Jaclyn Backhaus’s perceptive play “India Pale Ale,” a Manhattan Theatre Club presentation effectively directed by Will Davis, introduces us to a Punjabi family in Wisconsin, with members, contrary to what some might think, who have been born there. It is at once educational about Punjabi-Americans, including their culture and heritage, and also a plea for understanding and peaceful relations between people. The plot also includes a harrowing event of the all too frequent kind plaguing our country.
Luminous Shazi Raja gives an impassioned performance as Basminder “Boz” Batra, known as Boz. Approaching 30, she has ideas of breaking loose from the family environment and heading for Madison, Wisconsin, where she wants to use savings to open a bar. It is hardly an idea to win traditional family approval, and she has to defy her father, Sunny (Alok Tewari) and her mother Deepa (Purva Bedi), as well as her hot-tempered younger brother Iggy (Sathya Sridharan).
But off Boz goes, causing a family crisis, with the side effect of the breaking off wedding plans between her brother and his intended. She does open the bar, and makes friends with Tim (Nate Miller), a good-natured guy whom she educates about her background and American-born status. There is a long conversation—overly long, I believe—but nonetheless interesting in establishing their friendship. When her brother arrives with grave news that requires her sudden return home, Boz thrusts keys upon Tim, who agrees to lock up the bar. (We later meet him interacting with the family.)
The emergency has been created by a gunman doing a mass shooting that has claimed the life of Boz’s father and family acquaintances—a racist attack that has decimated the community and altered life for everybody involved.

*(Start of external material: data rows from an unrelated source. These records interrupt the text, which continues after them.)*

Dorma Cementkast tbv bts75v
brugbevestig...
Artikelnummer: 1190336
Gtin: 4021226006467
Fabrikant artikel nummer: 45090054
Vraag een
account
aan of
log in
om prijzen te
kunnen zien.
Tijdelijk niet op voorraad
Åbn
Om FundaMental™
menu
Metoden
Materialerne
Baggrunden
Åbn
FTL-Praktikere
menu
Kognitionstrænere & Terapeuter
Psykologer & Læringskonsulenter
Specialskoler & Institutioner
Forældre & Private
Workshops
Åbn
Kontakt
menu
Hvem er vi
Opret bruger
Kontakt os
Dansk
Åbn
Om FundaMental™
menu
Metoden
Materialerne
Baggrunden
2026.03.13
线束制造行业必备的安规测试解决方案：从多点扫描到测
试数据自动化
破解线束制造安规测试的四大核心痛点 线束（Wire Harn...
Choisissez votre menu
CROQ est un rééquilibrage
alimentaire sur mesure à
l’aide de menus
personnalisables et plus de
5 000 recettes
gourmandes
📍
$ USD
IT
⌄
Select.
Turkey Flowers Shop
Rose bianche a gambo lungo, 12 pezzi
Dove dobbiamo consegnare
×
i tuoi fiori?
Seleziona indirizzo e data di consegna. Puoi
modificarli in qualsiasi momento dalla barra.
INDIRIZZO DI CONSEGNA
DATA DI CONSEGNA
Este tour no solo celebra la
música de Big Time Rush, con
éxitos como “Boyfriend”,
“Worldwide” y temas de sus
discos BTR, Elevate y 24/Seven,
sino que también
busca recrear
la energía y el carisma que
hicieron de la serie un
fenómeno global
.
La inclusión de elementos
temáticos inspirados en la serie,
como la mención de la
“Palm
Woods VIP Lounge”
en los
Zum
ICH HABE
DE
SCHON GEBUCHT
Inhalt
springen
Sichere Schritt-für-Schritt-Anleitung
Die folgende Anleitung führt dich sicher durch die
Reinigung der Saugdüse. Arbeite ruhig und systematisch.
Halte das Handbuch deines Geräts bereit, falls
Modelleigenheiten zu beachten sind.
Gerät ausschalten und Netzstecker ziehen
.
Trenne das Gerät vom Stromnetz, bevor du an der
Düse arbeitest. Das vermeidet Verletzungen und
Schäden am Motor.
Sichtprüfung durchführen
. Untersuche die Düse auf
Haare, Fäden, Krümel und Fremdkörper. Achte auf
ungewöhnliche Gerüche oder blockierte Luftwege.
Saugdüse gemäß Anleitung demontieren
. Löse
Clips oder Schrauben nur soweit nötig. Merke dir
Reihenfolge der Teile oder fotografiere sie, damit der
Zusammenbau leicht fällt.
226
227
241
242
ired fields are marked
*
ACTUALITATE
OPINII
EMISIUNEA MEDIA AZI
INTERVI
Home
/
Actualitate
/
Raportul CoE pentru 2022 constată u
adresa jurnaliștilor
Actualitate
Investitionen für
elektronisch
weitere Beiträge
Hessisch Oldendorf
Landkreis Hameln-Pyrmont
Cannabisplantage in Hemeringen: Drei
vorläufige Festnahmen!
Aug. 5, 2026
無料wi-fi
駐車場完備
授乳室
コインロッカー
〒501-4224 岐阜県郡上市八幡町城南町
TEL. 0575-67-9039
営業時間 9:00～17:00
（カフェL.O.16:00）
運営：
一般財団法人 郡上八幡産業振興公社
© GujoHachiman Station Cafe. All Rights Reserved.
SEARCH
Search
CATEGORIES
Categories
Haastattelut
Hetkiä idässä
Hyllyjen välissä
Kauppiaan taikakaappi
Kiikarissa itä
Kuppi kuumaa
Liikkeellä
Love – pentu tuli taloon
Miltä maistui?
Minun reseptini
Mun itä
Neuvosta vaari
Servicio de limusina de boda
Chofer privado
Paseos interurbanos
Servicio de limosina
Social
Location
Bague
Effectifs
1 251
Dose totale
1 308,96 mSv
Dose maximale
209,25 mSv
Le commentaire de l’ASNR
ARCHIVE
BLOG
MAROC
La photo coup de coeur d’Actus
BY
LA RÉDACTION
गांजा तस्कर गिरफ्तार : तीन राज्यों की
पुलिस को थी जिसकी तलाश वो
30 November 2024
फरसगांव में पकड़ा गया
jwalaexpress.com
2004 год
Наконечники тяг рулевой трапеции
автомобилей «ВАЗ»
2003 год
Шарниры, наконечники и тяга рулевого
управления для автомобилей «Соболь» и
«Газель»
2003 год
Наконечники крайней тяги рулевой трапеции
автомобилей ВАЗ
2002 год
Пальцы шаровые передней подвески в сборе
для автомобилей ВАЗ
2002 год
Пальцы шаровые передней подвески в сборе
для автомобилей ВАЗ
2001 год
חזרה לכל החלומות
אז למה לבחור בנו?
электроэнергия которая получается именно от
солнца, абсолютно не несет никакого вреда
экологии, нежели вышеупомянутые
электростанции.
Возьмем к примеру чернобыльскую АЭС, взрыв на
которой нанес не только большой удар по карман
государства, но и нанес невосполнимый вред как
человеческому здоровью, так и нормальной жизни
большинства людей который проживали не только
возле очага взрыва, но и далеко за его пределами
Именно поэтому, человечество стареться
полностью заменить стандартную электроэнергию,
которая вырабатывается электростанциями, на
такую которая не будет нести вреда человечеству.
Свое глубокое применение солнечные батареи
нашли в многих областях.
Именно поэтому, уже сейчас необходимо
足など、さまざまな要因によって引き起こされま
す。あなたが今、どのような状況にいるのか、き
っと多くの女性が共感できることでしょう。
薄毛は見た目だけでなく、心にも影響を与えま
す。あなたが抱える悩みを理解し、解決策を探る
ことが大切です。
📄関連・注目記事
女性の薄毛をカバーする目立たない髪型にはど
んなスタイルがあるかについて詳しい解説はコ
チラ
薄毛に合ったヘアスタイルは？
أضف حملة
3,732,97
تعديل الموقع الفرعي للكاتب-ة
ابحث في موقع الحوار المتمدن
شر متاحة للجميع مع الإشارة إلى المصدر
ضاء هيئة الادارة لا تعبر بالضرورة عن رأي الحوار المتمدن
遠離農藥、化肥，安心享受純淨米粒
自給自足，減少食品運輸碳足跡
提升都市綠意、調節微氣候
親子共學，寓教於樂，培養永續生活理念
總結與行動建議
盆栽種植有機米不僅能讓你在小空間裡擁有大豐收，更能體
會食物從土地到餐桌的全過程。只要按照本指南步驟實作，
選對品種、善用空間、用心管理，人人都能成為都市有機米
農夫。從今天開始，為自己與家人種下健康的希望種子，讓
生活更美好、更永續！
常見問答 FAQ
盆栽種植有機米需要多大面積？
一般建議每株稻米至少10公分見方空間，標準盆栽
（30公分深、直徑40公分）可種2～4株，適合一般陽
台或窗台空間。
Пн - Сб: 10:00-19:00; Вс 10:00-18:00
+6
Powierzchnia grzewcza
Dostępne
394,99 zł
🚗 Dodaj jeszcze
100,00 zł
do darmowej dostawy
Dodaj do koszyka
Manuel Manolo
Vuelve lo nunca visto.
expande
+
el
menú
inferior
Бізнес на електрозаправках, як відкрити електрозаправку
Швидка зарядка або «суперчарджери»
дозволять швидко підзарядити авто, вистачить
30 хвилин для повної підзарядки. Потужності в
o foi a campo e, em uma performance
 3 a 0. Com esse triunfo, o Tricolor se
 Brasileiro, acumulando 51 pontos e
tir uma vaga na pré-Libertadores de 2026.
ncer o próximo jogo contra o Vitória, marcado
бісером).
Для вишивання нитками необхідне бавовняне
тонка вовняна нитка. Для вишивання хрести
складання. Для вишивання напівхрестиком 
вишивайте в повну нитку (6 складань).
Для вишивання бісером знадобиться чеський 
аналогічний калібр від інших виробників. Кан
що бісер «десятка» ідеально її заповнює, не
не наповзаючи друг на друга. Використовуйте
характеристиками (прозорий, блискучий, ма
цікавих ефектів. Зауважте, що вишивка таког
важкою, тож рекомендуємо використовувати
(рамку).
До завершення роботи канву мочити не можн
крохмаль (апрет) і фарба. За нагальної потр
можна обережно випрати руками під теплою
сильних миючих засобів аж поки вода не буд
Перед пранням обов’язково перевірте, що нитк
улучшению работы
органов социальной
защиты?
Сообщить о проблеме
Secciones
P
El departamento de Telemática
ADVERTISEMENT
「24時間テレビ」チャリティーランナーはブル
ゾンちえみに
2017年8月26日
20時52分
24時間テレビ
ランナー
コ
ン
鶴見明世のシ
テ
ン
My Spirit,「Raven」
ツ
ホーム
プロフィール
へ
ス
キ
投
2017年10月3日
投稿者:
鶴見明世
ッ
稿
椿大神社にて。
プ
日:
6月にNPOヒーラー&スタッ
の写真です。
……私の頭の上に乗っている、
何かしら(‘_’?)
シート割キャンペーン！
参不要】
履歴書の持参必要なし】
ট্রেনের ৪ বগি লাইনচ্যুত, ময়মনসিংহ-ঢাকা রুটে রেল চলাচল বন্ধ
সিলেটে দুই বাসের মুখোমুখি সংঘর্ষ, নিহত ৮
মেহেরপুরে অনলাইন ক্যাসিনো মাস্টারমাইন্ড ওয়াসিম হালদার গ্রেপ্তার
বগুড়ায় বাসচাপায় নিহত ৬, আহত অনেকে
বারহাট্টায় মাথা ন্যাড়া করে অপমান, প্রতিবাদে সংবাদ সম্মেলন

While the play is best when showing intimately the Batra family members and their lives, the playwright also goes in for fantasy numbers attempting to show the heritage linking to pirate ancestors, notably a pirate known as Brown Beard. The lavishly staged and costumed interludes aboard a pirate ship in the 19th century come across as rather absurd, and while making a point, only hinder structure and realism of the play. At moments the ploy becomes downright silly.
But back to the real, contemporary world, the interplay between visiting Tim and the Batra family as it tries to recover from grieving is amusing and hopeful. There is a noble peace-pleading ending as members of the cast circulate among the audience and pass out gifts of samosas in an inter-cultural gesture symbolizing the play’s message for understanding and against hate and ignorance. At City Center Stage I, 131 West 55th Street. Reviewed October 26, 2018.